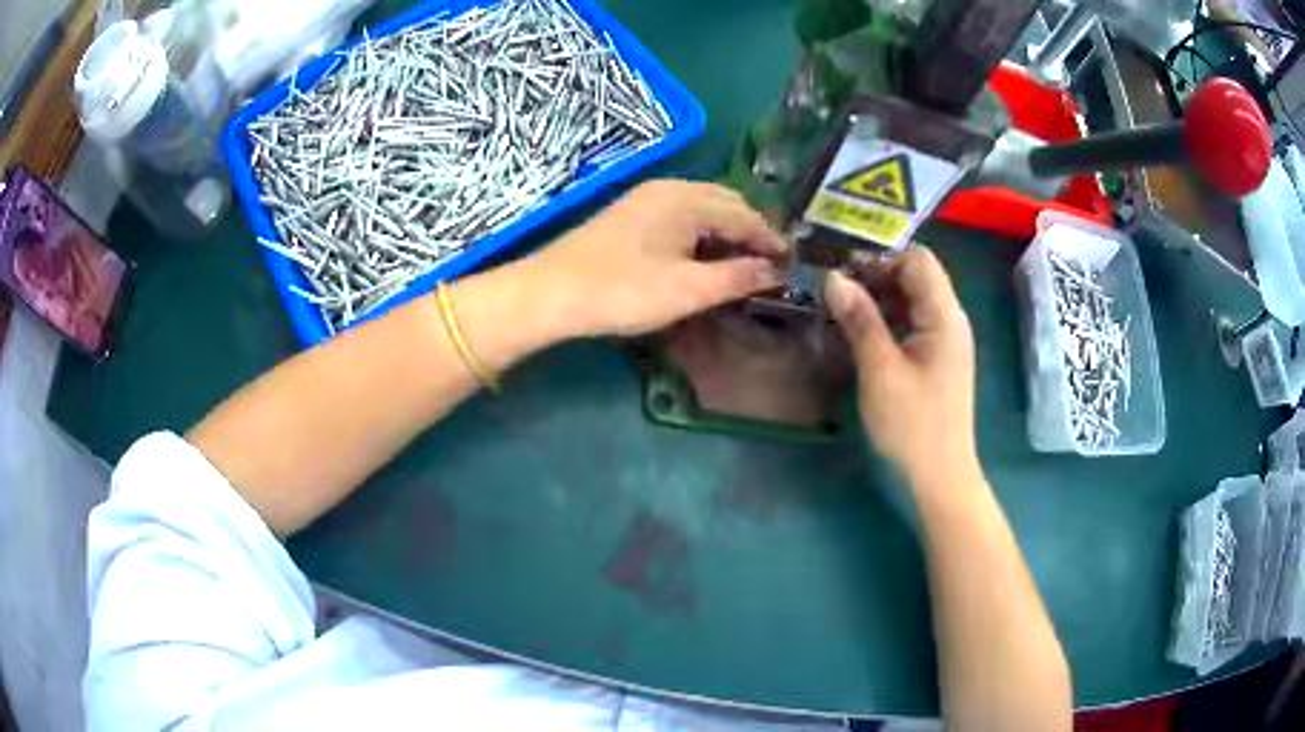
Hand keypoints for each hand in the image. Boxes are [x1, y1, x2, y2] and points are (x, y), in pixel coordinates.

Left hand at [526, 180, 788, 337]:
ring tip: (744, 262)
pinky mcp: (631, 213)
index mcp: (688, 199)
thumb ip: (738, 278)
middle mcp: (670, 188)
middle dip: (752, 230)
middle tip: (771, 263)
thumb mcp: (689, 290)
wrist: (551, 292)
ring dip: (727, 230)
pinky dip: (703, 231)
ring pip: (703, 207)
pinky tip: (704, 255)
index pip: (745, 214)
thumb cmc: (623, 291)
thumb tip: (777, 272)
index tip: (792, 263)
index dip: (771, 239)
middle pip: (726, 203)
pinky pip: (682, 214)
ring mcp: (647, 198)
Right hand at [824, 246, 978, 491]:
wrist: (940, 476)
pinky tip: (862, 338)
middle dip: (876, 277)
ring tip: (842, 315)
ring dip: (879, 300)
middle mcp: (950, 320)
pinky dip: (887, 322)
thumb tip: (833, 277)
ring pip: (912, 300)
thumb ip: (859, 319)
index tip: (844, 276)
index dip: (881, 259)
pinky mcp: (937, 359)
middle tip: (836, 295)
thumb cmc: (912, 425)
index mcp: (944, 315)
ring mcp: (946, 340)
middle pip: (916, 276)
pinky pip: (912, 324)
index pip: (918, 259)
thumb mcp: (880, 370)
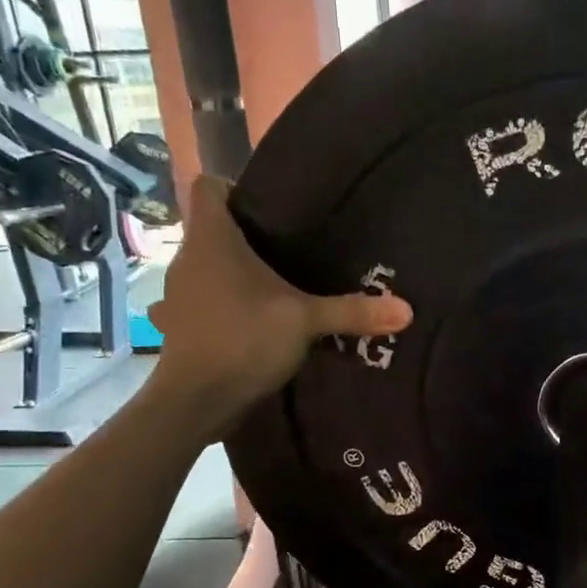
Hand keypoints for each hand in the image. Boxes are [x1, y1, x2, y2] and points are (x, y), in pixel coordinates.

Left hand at [146, 177, 410, 427]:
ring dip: (234, 274)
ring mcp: (178, 294)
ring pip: (208, 267)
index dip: (235, 188)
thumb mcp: (306, 322)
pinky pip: (204, 301)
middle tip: (291, 250)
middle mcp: (188, 258)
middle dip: (247, 236)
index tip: (271, 208)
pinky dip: (224, 305)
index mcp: (212, 239)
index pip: (208, 187)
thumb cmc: (244, 341)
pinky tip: (251, 321)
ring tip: (275, 287)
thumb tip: (407, 309)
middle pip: (213, 229)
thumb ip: (353, 311)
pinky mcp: (181, 325)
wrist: (196, 400)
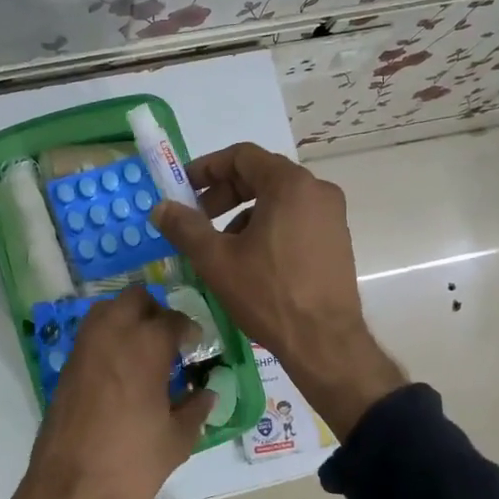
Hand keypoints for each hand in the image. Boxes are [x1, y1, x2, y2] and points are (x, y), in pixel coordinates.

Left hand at [0, 287, 212, 498]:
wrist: (70, 493)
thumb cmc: (132, 465)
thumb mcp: (177, 440)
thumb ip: (196, 408)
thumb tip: (207, 393)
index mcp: (145, 347)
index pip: (173, 320)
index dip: (189, 330)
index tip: (196, 346)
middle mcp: (111, 335)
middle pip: (135, 298)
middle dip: (156, 312)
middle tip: (170, 340)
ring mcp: (84, 349)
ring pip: (107, 310)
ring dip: (128, 319)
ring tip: (145, 351)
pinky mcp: (67, 368)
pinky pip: (91, 335)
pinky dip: (108, 339)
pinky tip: (123, 370)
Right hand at [152, 143, 404, 438]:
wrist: (324, 342)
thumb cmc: (268, 294)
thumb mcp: (217, 260)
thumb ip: (185, 227)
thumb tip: (161, 207)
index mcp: (290, 185)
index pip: (242, 156)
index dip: (207, 167)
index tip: (183, 188)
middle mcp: (317, 190)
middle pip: (261, 175)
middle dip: (224, 193)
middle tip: (197, 218)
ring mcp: (332, 216)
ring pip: (278, 199)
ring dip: (243, 213)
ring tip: (220, 245)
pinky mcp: (336, 240)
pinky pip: (295, 219)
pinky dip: (267, 227)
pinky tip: (250, 260)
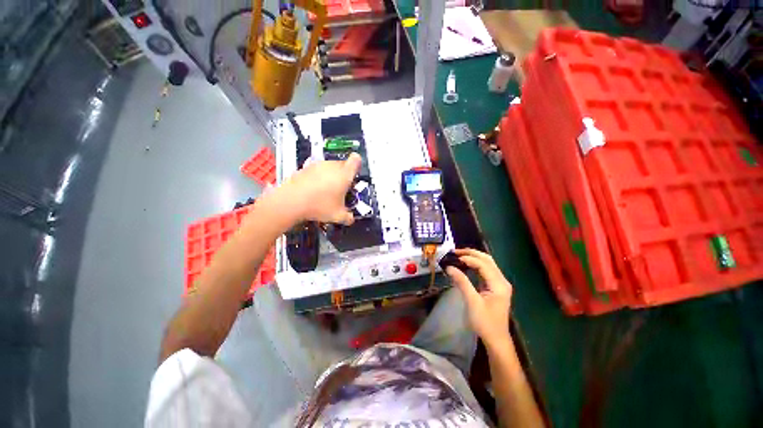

************

> _Exercise prompt_:
When a line of the material holds "Left", count it once, and then give the final number alone.

> _Response box_:
3